Unfortunately, I had to wait 30 days for the mammogram. By the time I went for the procedure, the tumor was so large that a surgeon and doctor were called immediately so that they could perform a biopsy. Within days, I met with an oncologist at UCSF to come up with a treatment plan. After a medication I received through a clinical trial for a week or two did nothing to slow the growth of the tumor, I began chemotherapy with carboplatin and paclitaxel. My heart rate plummeted following my third infusion, and I was hospitalized for three days. The tumor was still growing so my oncologist switched me to a different chemotherapy regimen, cyclophosphamide and doxorubicin. This was the most grueling treatment I have received so far.
Once I had completed four cycles of cyclophosphamide and doxorubicin, I had a double mastectomy. During the surgery, they discovered that the cancer had spread to my lymph nodes; 17 of 25 lymph nodes that they removed tested positive for cancer. The official diagnosis was stage III triple-negative breast cancer; I was devastated, and began preparing for what would happen to my daughter if I were to die.
The surgery was followed by radiation and more chemotherapy, this time with capecitabine, to keep the cancer from recurring. Capecitabine was challenging. I couldn’t walk more than three blocks without feeling like I was going to have a heart attack, I had heavy perspiration, and night sweats. But overall, I was glad to be alive.
After the capecitabine, I participated in several clinical trials, including one testing an immunotherapy called pembrolizumab (Keytruda) and one testing a therapeutic vaccine, to keep the cancer from recurring. At that time, the cancer was not detectable, and I was able to spend quality time with my daughter. We travelled to so many places, Paris, Istanbul, Lake Tahoe, Palm Springs, and Half Moon Bay. I am so grateful for the time that we have had together to make memories for her.

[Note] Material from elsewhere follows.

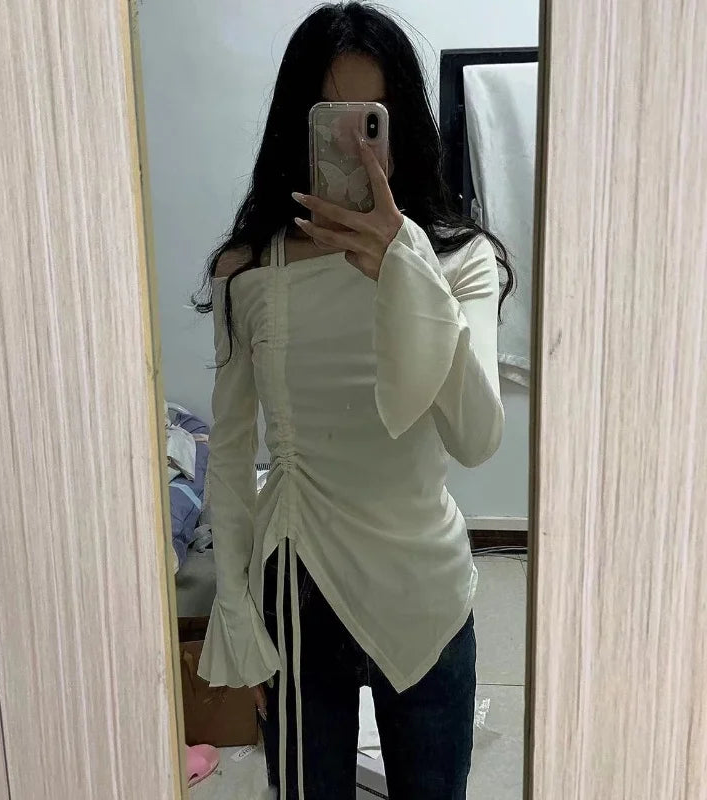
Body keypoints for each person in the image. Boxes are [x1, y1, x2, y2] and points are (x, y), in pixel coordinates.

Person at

In March 2020, the therapeutic vaccine treatment that I had been scheduled to receive was cancelled because the researchers stopped the clinical trial as a result of the COVID-19 pandemic. About a month later, I felt a round lump near my collarbone It was the size of a marble and hard as a rock. I immediately made an appointment to see my oncologist. PET scans showed that the cancer had metastasized to three sites: my collarbone area, my right/left side, and my abdomen.
My oncologist recommended I start a treatment that had just been approved by the FDA, sacituzumab govitecanhziy. After the first infusion at the end of June 2020, I could feel the lump near my collarbone getting smaller. After five infusions I could no longer feel it at all. I will be having a PET scan soon and am hopeful that the results will be good.
I don’t have significant side effects from the sacituzumabgovitecan-hziy. I have lost my hair, have dry eyes, and feel a little fatigue some days, but I’m grateful to be alive. Cancer brought me clarity, and I embrace joy and happiness. I continue to make more memories with my daughter, we visit the museums in San Francisco, read books, eat out, and spend time at my family’s blueberry farm in Oregon.
My wish is that nobody ever goes through what I have gone through in my cancer journey, it has been really tough. That is why it is imperative that our government fund cancer research. Cancer research helps people stay alive.